Rituximab is B cell monoclonal antibody that may be effective in refractory myasthenia gravis (MG), particularly in MuSK+ MG, as reported by case series and retrospective studies; a large NIH-sponsored clinical trial is now underway in patients with non-thymomatous AChR+MG.
Eculizumab, a monoclonal antibody that binds membrane attack complexes, was beneficial in patients with refractory generalized MG in a small double-blind, placebo-controlled study. Results of a large phase III clinical trial were presented in July 2016, and the drug currently is undergoing FDA review for approval.
Methotrexate did not provide a steroid-sparing benefit in a phase III study in 59 patients with generalized MG.
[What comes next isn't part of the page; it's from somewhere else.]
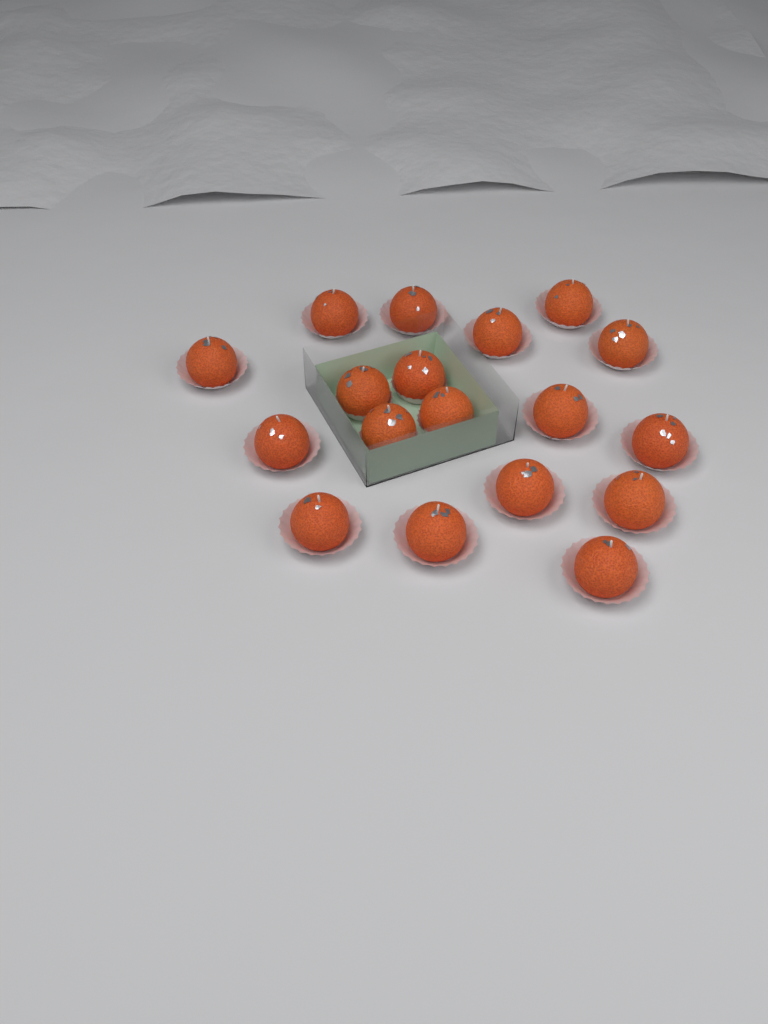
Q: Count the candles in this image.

A large multicenter, international trial of thymectomy in patients with non-thymomatous AChR+MG demonstrated that those who underwent surgery had a lower average MG functional score over a 3-year period than those who received prednisone alone, and they had a lower average requirement for alternate-day prednisone. Fewer subjects in the thymectomy group required azathioprine or hospitalization; treatment-associated complications did not differ significantly between groups.
Thymectomy is an evidence-supported therapeutic option for this patient. Although cyclosporine is effective in its steroid-sparing effect, it is limited by significant toxicity. Rituximab is an option, but currently is not FDA approved for MG, and the ability to access the drug requires insurance coverage, cost considerations, and a risk of extended immune suppression.
* Pasnoor M, He J, Herbelin L, et al. A randomized controlled trial of methotrexate for patients with generalized myasthenia gravis. Neurology. 2016 Jul 5;8(1):57-64.
* Howard JF Jr, Barohn RJ, Cutter GR, et al. A randomized, double-blind, placebo-controlled phase II study of eculizumab in patients with refractory generalized myasthenia gravis. Muscle Nerve. 2013 Jul;48(1):76-84.
* Tindall RS, Phillips JT, Rollins JA, et al. A clinical therapeutic trial of cyclosporine in myasthenia gravis. Ann N Y Acad Sci 1993 June;681:539-551.
* Wolfe GI, Kaminski HJ, Aban IB et al. Randomized trial of thymectomy in myasthenia gravis. N Engl J Med. 2016 Aug 11;375(6):511-522.